**Exercise goal:**
Retype, word for word, the lines of the items below, starting with the line that contains "class: Lycopodiopsida" and stopping after the line that contains "family: Moraceae".

**The records:**
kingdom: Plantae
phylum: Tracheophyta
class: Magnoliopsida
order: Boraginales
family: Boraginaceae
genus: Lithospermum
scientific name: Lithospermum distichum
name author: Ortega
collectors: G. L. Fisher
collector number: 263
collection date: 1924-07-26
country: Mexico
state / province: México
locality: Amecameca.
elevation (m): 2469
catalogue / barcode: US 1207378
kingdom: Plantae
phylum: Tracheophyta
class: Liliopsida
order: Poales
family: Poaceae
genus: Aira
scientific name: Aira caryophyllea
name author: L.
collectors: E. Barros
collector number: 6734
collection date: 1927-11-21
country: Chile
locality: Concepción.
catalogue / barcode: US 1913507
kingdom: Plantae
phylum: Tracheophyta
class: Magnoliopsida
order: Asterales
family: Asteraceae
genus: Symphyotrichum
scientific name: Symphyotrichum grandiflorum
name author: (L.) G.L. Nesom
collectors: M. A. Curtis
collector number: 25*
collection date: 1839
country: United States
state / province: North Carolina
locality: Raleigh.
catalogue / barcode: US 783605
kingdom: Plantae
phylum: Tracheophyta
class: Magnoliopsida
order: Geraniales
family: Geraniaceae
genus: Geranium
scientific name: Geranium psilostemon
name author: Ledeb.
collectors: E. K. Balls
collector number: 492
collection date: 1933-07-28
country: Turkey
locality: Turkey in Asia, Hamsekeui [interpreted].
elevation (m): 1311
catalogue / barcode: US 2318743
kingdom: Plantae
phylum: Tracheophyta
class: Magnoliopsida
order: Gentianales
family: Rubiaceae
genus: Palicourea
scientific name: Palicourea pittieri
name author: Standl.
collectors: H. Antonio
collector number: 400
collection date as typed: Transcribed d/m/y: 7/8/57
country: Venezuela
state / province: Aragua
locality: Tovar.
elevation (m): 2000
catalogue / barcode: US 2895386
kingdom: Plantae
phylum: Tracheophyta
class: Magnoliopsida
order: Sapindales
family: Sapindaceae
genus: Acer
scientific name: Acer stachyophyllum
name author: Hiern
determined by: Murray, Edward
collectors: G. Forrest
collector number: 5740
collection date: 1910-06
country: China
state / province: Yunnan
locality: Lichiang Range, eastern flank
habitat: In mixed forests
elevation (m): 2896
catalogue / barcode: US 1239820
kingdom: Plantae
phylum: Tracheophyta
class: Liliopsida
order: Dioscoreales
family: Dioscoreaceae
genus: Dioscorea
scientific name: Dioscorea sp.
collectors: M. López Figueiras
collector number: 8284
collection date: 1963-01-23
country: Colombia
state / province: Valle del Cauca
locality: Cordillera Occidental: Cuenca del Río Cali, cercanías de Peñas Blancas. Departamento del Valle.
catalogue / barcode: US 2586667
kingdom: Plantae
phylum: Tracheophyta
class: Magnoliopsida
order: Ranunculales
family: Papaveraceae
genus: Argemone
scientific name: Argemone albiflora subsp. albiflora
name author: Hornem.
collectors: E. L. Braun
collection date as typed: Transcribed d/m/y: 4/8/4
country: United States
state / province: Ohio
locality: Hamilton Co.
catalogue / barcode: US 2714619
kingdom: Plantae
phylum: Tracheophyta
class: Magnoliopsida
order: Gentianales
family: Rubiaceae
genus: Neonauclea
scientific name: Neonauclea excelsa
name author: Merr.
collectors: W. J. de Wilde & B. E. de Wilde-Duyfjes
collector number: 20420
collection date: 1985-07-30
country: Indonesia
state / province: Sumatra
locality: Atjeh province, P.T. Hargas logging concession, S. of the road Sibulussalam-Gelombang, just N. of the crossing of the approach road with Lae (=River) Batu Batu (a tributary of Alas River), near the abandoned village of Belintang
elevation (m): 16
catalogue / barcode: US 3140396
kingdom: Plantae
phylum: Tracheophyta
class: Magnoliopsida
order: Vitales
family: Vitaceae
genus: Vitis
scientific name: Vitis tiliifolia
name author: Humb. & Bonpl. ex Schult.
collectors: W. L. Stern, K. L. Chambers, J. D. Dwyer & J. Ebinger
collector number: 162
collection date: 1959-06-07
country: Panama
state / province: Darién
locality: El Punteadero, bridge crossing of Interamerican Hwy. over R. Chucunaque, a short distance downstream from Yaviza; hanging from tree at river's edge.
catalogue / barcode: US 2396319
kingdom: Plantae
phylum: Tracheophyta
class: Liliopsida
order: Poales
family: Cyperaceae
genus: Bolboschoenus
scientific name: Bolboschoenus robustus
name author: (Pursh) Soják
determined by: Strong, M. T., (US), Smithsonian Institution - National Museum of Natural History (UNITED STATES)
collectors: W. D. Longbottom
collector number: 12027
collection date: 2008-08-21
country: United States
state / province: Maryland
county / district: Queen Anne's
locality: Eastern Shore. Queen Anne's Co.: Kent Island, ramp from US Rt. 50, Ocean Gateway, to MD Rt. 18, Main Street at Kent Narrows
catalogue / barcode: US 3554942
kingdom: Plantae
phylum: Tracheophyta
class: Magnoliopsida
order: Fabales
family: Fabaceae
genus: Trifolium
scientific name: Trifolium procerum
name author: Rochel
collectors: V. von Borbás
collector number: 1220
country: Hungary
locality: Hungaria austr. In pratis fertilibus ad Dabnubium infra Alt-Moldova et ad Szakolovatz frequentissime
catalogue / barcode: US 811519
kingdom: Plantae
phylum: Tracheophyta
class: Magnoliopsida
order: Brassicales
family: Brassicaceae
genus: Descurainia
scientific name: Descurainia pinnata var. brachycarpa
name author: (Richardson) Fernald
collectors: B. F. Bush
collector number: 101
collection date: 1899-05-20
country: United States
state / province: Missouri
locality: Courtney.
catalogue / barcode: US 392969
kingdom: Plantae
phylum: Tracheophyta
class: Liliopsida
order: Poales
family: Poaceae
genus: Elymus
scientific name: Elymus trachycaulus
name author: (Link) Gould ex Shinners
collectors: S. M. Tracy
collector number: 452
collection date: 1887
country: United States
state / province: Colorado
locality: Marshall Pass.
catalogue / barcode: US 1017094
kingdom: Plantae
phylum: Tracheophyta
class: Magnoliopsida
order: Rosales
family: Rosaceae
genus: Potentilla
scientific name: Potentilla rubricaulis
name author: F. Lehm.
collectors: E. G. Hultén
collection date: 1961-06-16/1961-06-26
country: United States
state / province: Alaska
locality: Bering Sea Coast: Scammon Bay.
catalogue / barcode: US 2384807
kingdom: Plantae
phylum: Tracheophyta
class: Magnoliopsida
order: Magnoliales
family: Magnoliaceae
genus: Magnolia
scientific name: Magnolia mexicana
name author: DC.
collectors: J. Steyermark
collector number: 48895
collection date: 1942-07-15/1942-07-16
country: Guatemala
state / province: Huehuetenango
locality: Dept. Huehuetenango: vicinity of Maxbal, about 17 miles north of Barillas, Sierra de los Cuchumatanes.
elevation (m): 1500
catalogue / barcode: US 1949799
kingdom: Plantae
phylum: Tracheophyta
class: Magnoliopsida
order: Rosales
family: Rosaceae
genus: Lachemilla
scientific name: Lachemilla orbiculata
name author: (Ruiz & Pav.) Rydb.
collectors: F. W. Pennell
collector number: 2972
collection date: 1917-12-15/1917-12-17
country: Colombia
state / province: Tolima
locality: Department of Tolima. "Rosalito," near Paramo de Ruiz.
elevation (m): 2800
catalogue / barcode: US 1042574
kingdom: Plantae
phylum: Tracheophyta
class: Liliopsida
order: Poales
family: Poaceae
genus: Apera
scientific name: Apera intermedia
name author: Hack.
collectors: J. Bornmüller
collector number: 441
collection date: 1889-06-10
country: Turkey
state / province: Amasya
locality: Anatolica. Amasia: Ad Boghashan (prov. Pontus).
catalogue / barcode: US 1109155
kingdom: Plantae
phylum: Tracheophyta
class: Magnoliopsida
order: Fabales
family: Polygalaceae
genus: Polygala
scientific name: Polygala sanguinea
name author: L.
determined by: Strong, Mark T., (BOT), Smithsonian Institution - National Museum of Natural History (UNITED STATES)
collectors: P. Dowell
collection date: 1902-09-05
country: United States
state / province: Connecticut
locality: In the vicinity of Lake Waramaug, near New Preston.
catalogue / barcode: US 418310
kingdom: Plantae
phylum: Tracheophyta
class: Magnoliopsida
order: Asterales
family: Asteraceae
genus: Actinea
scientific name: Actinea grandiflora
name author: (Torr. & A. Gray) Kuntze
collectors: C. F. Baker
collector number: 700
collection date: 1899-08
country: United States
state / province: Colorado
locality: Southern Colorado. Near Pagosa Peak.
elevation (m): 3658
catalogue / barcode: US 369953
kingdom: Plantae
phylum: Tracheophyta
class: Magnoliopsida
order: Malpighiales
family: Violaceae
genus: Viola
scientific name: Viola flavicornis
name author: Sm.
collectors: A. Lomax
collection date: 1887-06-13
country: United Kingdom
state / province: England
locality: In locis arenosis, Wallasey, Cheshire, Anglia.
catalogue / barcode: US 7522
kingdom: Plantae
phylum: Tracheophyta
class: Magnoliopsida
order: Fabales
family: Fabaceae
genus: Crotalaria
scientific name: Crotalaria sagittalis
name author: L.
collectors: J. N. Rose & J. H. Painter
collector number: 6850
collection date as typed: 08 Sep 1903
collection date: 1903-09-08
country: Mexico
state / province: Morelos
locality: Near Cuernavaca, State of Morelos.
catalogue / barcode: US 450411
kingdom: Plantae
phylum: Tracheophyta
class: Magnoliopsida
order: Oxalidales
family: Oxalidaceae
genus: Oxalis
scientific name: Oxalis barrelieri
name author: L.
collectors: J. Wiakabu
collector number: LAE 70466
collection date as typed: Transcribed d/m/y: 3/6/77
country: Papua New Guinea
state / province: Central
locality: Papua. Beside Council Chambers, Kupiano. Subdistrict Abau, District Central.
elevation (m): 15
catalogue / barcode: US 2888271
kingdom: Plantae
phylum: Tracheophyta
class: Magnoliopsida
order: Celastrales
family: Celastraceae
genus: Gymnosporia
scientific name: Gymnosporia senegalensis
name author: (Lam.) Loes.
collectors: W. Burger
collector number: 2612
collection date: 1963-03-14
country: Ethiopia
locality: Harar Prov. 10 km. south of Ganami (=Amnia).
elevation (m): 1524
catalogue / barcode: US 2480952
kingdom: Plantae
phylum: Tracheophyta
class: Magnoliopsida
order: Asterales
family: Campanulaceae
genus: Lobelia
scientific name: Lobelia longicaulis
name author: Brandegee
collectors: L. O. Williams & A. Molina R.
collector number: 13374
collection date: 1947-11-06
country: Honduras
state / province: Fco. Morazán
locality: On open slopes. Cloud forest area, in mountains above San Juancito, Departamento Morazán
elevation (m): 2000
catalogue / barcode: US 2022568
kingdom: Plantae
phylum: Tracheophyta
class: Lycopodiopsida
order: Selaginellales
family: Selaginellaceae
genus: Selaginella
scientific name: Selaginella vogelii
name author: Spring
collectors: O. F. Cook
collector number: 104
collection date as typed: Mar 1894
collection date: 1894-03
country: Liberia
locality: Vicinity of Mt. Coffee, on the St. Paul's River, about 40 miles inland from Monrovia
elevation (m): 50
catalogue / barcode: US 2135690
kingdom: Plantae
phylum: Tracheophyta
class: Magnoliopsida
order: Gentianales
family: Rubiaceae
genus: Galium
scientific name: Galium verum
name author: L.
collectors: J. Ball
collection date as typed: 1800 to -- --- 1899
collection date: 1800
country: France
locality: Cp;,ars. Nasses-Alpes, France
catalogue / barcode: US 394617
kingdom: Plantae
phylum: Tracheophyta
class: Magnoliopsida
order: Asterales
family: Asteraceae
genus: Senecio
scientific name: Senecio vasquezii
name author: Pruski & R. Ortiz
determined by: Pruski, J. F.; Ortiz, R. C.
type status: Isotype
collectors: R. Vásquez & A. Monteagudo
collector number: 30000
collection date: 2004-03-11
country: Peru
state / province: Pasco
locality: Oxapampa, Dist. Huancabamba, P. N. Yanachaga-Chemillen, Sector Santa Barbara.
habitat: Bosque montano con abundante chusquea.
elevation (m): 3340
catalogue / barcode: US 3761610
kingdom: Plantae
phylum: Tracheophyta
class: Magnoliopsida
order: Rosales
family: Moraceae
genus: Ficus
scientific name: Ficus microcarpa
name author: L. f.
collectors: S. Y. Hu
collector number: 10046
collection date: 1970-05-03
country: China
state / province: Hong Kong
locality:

**Problem solution:**
class: Lycopodiopsida
order: Selaginellales
family: Selaginellaceae
genus: Selaginella
scientific name: Selaginella vogelii
name author: Spring
collectors: O. F. Cook
collector number: 104
collection date as typed: Mar 1894
collection date: 1894-03
country: Liberia
locality: Vicinity of Mt. Coffee, on the St. Paul's River, about 40 miles inland from Monrovia
elevation (m): 50
catalogue / barcode: US 2135690
kingdom: Plantae
phylum: Tracheophyta
class: Magnoliopsida
order: Gentianales
family: Rubiaceae
genus: Galium
scientific name: Galium verum
name author: L.
collectors: J. Ball
collection date as typed: 1800 to -- --- 1899
collection date: 1800
country: France
locality: Cp;,ars. Nasses-Alpes, France
catalogue / barcode: US 394617
kingdom: Plantae
phylum: Tracheophyta
class: Magnoliopsida
order: Asterales
family: Asteraceae
genus: Senecio
scientific name: Senecio vasquezii
name author: Pruski & R. Ortiz
determined by: Pruski, J. F.; Ortiz, R. C.
type status: Isotype
collectors: R. Vásquez & A. Monteagudo
collector number: 30000
collection date: 2004-03-11
country: Peru
state / province: Pasco
locality: Oxapampa, Dist. Huancabamba, P. N. Yanachaga-Chemillen, Sector Santa Barbara.
habitat: Bosque montano con abundante chusquea.
elevation (m): 3340
catalogue / barcode: US 3761610
kingdom: Plantae
phylum: Tracheophyta
class: Magnoliopsida
order: Rosales
family: Moraceae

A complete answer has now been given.